- **TASKS TO PERFORM**
- 1) From the Collapse page, print the part that opens with the words containing "Easy-going Jared and" and closes with "not yet anyway.".
- 2) Condense the paragraph of the Collapse page that begins "Easy-going Jared and awkward, superstar swimmer Melanie" into one shorter sentence that keeps its main facts.
- 3) List every character named in the Collapse page.

- **PAGE TEXT**

((

Tuesday, March 18, 2014

Talking Heads #4

TITLE: Collapse
GENRE: YA Contemporary

Easy-going Jared and awkward, superstar swimmer Melanie have lived next door to each other since they were kids. Last week, an earthquake hit their home town, throwing their lives back together.

“What’s on your mind when you’re quiet like that?” Jared asks.

“What do you mean? You’re quiet too.”

“Yeah, but you go a million miles away. And not just now. A lot. At school, actually, most of the time.”

It’s weird to think that he’s looked at me at school. “I know, everyone thinks I’m a freak. I’ve heard girls from my team talking about me. I don’t know, usually I’m thinking about swimming, you know?”

“Is that what you were thinking about now?” he asks.

“No,” I answer, but I don’t want explain, not yet anyway.

Jared laughs. “You weren’t like that when we were little kids. You were so obnoxious. You always wanted to play princess.”

“Whatever. You always wanted to play superhero,” I remember. “Before you got cool.”

Jared snorts. “Oh yeah, I’m really cool,” he says.

I raise my eyebrows. “No? You don’t think you’re cool hanging out with your cool boy posse in front of the locker room everyday?”

“I didn’t think you cared about that stuff.”

“I don’t care. I’m a hundred miles from cool. When I have to talk to people, I always say dumb things.”

“Like what dumb things have you said today?” Jared says.

“You just don’t notice, because you’ve known me so long,” I say. “I don’t have time to be cool and to swim fast too, you know? So being faster is always going to be more important to me.”

“That is cool, Melanie. I wish the guys on our team were focused like you.”

“Well, swim is all that matters to me. It’s different for the guys you hang out with,” I say, thinking about the gossip that I float through in the locker room.

“Different how?” he asks.

“Like life beyond football. Angie and the other girls talk about your friends and all the girls you’re with. Lots of girls.” As soon as I say it, I wish I could take it back.

“You can’t believe everything you hear in the locker room, Mel,” he says, sounding strange.

“I know, but I don’t get it. Everything about boys confuses me.” Jared looks at me for a long time. “What? I already told you I’m a freak. I just don’t get boys and dating and stuff like that.”

“Well, I’m not like those guys. I have a girlfriend.” And he adds, under his breath, “I guess.”


  1. I like the idea of familiar longtime neighbors who have grown in different directions.
    Some of Jared's dialogue seems a little forced/repetitive. Example:
    "YOU weren't like that when we were kids. YOU were so obnoxious. YOU always want to play princess."
    Another repetitive word which became a distraction was "cool." I'd leave the first two and then swap out the rest for another word.

))

- **EXTRACTED INFORMATION**
((

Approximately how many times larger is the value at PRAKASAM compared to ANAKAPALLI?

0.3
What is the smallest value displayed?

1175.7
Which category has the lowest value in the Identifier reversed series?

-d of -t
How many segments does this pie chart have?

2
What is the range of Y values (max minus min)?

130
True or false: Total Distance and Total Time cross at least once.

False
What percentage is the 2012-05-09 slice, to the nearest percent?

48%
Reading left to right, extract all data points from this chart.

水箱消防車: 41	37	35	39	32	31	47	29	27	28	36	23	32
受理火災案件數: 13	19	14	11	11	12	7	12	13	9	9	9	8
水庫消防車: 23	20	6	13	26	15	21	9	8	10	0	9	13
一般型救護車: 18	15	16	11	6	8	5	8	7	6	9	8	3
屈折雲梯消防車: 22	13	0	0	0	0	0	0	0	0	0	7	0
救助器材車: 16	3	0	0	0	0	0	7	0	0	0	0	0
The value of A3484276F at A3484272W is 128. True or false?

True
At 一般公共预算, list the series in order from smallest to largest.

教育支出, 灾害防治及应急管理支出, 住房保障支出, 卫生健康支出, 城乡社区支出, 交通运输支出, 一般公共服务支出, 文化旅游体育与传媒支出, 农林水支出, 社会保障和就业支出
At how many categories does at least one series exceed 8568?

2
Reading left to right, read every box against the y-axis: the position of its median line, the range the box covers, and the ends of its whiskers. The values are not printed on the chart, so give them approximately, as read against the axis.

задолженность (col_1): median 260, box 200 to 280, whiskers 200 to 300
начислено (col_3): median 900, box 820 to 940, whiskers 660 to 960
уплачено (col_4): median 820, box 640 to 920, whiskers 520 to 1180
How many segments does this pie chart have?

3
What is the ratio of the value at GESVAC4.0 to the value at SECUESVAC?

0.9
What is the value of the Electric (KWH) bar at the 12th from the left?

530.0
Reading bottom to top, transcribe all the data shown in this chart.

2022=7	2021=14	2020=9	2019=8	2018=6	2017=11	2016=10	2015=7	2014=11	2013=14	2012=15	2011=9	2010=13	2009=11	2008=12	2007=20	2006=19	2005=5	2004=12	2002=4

))

- **SOLUTIONS FOR EACH TASK**
- 1)
Easy-going Jared and awkward, superstar swimmer Melanie have lived next door to each other since they were kids. Last week, an earthquake hit their home town, throwing their lives back together.

“What’s on your mind when you’re quiet like that?” Jared asks.

“What do you mean? You’re quiet too.”

“Yeah, but you go a million miles away. And not just now. A lot. At school, actually, most of the time.”

It’s weird to think that he’s looked at me at school. “I know, everyone thinks I’m a freak. I’ve heard girls from my team talking about me. I don’t know, usually I’m thinking about swimming, you know?”

“Is that what you were thinking about now?” he asks.

“No,” I answer, but I don’t want explain, not yet anyway.

- 2) An earthquake last week brought easy-going Jared and awkward star swimmer Melanie, who have been next-door neighbors since childhood, back together.

- 3)
Jared
Melanie
Angie